Jim Geraghty’s Washington Post op-ed, “Republicans in Colorado are actively defeating themselves,” is basically a field report from inside our favorite Republican hobby: snatching defeat from the jaws of opportunity. He lays out a political calendar that should have Colorado Republicans acting like adults for once. A term-limited Democratic governor (Jared Polis), a U.S. Senate seat up (John Hickenlooper), and Michael Bennet running for governor. On paper, that is an opening.
But Geraghty’s point is the part that stings because it’s true. Even with Colorado voters not exactly throwing roses at Democrat leadership, the Colorado GOP is doing what it does best: turning inward and lighting itself on fire while the other team quietly stacks wins.
The Bullet Point Brief
- Colorado has a rare pileup of statewide races in 2026, including governor, senator, and a whole list of down-ballot offices and boards with long-term consequences. Translation: you can shape the state for years, or whiff for years.
- The Post piece argues Republicans have been losing statewide since 2016, and the Trump-era brand has been a persistent anchor in Colorado elections.
- Instead of tightening up, the party is diving into messy primaries, including Trump yanking an endorsement from Rep. Jeff Hurd and backing a rival, making a GOP-leaning seat look a lot more “DCCC, come on down.”
- Fundraising for the state party is described as embarrassing, and the leadership situation is portrayed like a family Thanksgiving where everyone brought grudges instead of pie.
- The governors field is crowded, and Geraghty highlights how unserious candidates and evidence-free bomb-throwing are exactly how you take a winnable year and hand-wrap it for Democrats.
My Bottom Line
I said it and I’ll say it again: Colorado Republicans have real opportunities in November, but if the party apparatus is any indication, candidates will largely be on their own. That is not “strategy.” That is abandonment with a logo.
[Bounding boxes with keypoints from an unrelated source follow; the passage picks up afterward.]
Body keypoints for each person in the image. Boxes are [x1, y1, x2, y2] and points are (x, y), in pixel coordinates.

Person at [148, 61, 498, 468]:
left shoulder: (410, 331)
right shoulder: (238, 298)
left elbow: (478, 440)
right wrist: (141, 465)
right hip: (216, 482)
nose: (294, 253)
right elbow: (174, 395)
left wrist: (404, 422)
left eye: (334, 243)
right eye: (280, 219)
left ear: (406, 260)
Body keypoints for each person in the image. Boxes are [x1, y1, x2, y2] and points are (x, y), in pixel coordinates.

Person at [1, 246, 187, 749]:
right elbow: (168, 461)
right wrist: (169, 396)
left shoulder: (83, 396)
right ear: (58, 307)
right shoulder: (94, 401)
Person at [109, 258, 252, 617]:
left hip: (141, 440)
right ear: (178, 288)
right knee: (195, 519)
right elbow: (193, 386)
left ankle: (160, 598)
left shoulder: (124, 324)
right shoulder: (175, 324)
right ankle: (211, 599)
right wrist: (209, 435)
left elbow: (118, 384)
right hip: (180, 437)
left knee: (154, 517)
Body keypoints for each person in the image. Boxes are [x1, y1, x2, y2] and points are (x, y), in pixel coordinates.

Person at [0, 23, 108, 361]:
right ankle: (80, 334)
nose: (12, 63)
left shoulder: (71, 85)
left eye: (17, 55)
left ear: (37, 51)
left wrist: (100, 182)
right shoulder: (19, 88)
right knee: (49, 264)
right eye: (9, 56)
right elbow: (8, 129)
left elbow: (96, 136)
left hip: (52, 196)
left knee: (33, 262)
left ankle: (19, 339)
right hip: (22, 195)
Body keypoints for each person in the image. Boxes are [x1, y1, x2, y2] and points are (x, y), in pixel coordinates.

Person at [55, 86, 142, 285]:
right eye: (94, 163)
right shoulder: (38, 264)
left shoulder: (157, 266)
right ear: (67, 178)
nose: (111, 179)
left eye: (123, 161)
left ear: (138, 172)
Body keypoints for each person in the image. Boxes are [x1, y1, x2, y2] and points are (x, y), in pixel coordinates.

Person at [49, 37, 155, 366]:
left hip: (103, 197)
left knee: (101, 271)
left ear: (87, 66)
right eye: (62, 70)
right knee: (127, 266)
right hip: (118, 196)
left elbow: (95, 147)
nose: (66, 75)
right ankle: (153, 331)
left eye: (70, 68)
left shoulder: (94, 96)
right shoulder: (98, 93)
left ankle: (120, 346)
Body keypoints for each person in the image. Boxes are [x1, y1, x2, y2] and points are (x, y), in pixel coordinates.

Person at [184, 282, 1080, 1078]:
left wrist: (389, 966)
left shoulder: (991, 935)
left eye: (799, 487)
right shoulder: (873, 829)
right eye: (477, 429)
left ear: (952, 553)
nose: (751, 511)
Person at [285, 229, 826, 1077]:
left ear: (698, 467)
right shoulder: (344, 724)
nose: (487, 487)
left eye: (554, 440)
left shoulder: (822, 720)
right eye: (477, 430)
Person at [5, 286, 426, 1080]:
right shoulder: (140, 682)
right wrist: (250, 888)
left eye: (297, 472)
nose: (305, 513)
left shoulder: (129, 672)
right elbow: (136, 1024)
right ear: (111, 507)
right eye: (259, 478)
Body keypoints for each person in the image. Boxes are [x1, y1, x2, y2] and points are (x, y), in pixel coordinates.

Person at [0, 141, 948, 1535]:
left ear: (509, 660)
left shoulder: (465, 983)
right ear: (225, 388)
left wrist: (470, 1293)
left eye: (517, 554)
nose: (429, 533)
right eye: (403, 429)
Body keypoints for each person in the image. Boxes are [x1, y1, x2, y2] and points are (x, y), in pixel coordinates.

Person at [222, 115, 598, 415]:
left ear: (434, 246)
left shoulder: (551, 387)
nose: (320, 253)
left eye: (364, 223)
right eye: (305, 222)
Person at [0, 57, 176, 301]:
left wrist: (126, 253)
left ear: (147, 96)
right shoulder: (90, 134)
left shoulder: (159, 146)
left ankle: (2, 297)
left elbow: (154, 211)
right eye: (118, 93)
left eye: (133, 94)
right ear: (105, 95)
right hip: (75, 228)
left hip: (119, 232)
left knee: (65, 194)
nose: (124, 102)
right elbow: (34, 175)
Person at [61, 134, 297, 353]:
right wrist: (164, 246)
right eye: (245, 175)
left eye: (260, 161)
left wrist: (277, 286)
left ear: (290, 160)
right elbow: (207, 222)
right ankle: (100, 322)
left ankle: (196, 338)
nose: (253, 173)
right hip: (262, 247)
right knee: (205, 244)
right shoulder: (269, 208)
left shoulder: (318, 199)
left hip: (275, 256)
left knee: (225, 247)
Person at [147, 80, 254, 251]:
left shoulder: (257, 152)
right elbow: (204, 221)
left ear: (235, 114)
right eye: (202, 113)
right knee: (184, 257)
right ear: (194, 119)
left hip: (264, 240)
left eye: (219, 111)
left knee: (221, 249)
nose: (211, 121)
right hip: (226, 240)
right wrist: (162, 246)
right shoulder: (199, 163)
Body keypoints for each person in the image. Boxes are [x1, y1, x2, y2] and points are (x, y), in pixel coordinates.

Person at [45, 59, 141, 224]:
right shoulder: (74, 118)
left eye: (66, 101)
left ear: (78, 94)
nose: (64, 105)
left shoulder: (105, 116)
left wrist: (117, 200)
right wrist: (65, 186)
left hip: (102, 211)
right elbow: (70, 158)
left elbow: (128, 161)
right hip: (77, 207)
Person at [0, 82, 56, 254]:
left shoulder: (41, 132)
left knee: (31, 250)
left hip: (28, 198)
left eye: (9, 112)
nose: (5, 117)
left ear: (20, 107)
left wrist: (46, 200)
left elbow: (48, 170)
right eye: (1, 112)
Maybe one day, to sleep, perchance to dream, the Colorado GOP will get serious about the radical concept of electing Republicans instead of auditioning for the lead role in Real Housewives of State Central Committee. Because right now, our biggest opponent is not Polis, Bennet, Hickenlooper, or Weiser. It’s us.
And yes, the state is absolutely feeling the results of years of one-party Democrat rule. People know what they are living through. That should be enough to focus the mind, sharpen the message, and recruit candidates who can win actual voters, not just applause lines.
Will my party be up to the task? Not if it stays in its current form. Facts over fan clubs. Receipts over rumors. Adults over arsonists. If we want to win Colorado again, we need to stop treating politics like a purity pageant and start treating it like the job interview it is.